A managed cloud service (MongoDB Atlas, Amazon MemoryDB, Amazon Keyspaces) eliminates operational burden. Does this change the decision tree? When would you still run a system yourself?

👁️ View Solutions

A → Redis Cluster (pub/sub + sorted sets for presence, in-memory speed). B → MongoDB (rich query, faceted search, varying product attributes). C → Redis Cluster (TTL key expiration, sub-ms lookup). D → Cassandra (write throughput, time-series data model with clustering). E → Riak with CRDTs OR Redis with careful locking — Redis has no conflict resolution; Riak’s CRDT merge preserves all operations.

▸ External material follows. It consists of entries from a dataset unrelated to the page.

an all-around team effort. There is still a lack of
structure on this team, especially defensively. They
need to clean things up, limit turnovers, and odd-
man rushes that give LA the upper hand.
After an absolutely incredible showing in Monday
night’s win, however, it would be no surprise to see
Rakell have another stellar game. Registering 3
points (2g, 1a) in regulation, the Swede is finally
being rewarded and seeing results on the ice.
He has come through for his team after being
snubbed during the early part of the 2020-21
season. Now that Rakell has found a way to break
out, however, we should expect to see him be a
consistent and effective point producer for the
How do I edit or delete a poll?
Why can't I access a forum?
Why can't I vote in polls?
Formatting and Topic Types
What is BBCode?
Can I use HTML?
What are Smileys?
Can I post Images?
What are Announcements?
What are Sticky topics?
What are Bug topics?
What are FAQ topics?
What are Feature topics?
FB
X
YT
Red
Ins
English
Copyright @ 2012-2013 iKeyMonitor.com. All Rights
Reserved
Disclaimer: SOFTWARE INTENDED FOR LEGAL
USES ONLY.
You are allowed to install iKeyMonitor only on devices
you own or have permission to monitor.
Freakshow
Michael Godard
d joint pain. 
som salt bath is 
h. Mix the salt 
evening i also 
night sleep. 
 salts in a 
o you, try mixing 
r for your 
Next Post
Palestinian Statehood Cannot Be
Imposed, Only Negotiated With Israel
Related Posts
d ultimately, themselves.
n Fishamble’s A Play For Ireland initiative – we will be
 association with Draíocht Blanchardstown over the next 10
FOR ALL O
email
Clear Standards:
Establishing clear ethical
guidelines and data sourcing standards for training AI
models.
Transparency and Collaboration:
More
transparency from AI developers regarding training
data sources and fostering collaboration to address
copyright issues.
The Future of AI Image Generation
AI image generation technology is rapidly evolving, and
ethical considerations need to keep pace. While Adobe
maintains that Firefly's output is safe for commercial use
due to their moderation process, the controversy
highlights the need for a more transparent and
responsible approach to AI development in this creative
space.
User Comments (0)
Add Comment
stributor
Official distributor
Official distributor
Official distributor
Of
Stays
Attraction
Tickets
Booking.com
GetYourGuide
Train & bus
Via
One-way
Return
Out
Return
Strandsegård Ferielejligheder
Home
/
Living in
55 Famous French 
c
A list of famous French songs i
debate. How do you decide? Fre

Tombstones. Deletes in Cassandra create tombstones that occupy space and slow down reads until compaction removes them. Check: nodetool cfstats (look for dropped tombstones, SSTable count), nodetool compactionstats (compaction backlog), and nodetool tablestats for read latency. Fix: increase compaction throughput, adjust gc_grace_seconds, and run targeted repair to clear tombstones.
Redis Cluster guarantees no conflicts within a shard because all operations are serialized through one primary. But the primary replicates asynchronously to its replica. If the primary accepts a write, acknowledges it to the client, and fails before the replica receives it, the write is lost. The “no conflict” guarantee is about concurrent access (two clients writing different values), not durability. Fix: use Redis with WAIT to ensure synchronous replication, or use a different system.
Managed services change the decision tree significantly: MongoDB Atlas removes ops burden and makes MongoDB viable for more use cases. Amazon MemoryDB (Redis-compatible with durable replication) solves the async-replication-loss problem. Amazon Keyspaces (Cassandra-compatible) removes repair burden. Run your own only when: (a) Data sovereignty requires on-premise deployment. (b) Your throughput requirements exceed managed service limits. (c) Cost optimization (at sufficient scale, self-hosted is cheaper). (d) You need features the managed service doesn’t support.